There’s more (and less) to practicing than you might think

There’s more (and less) to practicing than you might think

How your job as a music parent changes as your kid gets older

Guest posted by Gabe Kitayama-Bolkosky from Education for Happiness

Practice is one of the most talked about, misunderstood, and crucial aspects of learning a musical instrument. A good practice involves having goals, perhaps intense goals, but must be moderate enough to invite a willingness to try again each day. For people who might be new to practicing a musical instrument, yogic principles (i.e. not striving, softness, smooth breath, noticing thoughts) can be a helpful model. This is the only sustainable way to get good at something, without sacrificing one’s mental health.

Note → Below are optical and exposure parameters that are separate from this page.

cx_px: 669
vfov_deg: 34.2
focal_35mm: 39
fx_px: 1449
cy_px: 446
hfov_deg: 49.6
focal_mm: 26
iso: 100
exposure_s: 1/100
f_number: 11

Being a yogi also centers around community. Through our online Rollin’ Daily Practice Club, we hope to build a supportive community of musicians. Sometimes practicing musicians (and their parents) just need a little company and someone to check in with even just for a moment to make sure that the practice stays light and productive.

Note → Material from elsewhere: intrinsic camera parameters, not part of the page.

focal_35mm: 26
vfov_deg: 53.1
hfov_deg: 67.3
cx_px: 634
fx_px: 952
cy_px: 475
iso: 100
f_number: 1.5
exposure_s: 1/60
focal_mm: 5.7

Practicing looks different through different developmental stages. Practice can evolve delightfully as the body and mind develop. For a parent that wants to connect deeply with their child over the long term, a delightful practice can build a trust that will endure and spread to other things. Here are four stages of practicing that you and/or your child can try out with our community.

Ages 3-6 Do or do not. A child at this age needs to feel a sense of control over their environment. Practice is an unknown and unknowable approach to them, so it is wise for parents and other adults to unfold it in an environment that takes into account what is relevant to them; namely, “I do this when I want to, not because you want me to.” A masterful environment pulls for this daily decision to play the instrument, so if we are rooting for the child to do it, we must make it as delightful as possible. Having a community of similar aged kids, practicing the same repertoire with their parents can have a huge impact on a child’s interest and willingness to participate daily. The long term impact of this type of nurturing can have a profound effect on subsequent outcomes.

Ages 7-10 Doing and understanding. At this stage, coordination begins to refine and develop. Through detailed and loving interactions with a parent and/or trusted adults, a child can develop a sense of confidence in their abilities. Confidence also grows with social interactions and feedback from peers if the environment is nurturing. Prioritizing a nurturing environment makes sure the learner knows at every moment that they are more important than what they do. Learning and understanding begin to be more autonomous at this stage and a mindful adult will be able to support that by following careful practice protocol. Honest praise and affirmation can be a strong mirror for the child as they move into adolescence. All of this is easier to remember when we see others doing it at the same time. Because of the uniqueness of the online community, people can practice side-by-side, feeling encouraged at the sight of others practicing too. Supervised Daily Practice Club can provide a loving online community to work on these crucial practice skills.

Ages 10-14 Doing, understanding, and the rise of complex thought. Pre-adolescence is often misunderstood by many parents. At this stage the child may be mostly capable of autonomous work, but craves the company of another person, especially when they feel insecure. They develop enough self awareness to wonder more about who they are and how they relate to the whole. Sometimes, the isolation of daily practice for someone in pre-adolescence can feel unbearable. Oftentimes, parents feel confused that a child simply wants their attention and company, but not their help. This is crucial because it sets the mental stage for adult life when the child practices and learns without the parent there. An admiring parent fortifies subsequent experiences.

Ages 15-25 Integration. Practicing alone is a very important skill for the adolescent and young adult, but should not be a replacement for what has been learned in the earlier stages. There is still a need for company, a need for admiration, and of course a need for help. If this has been smoothly maintained in daily practice, the adolescent will understand that to be a good musician is to integrate all of the stages of learning. When adulthood arrives, they feel a sense of confidence and joy when working with others because of the deep daily nurtured practice all along their childhood path. Being with others while learning brings a feeling of joy and connection, rather than insecurity and doubt.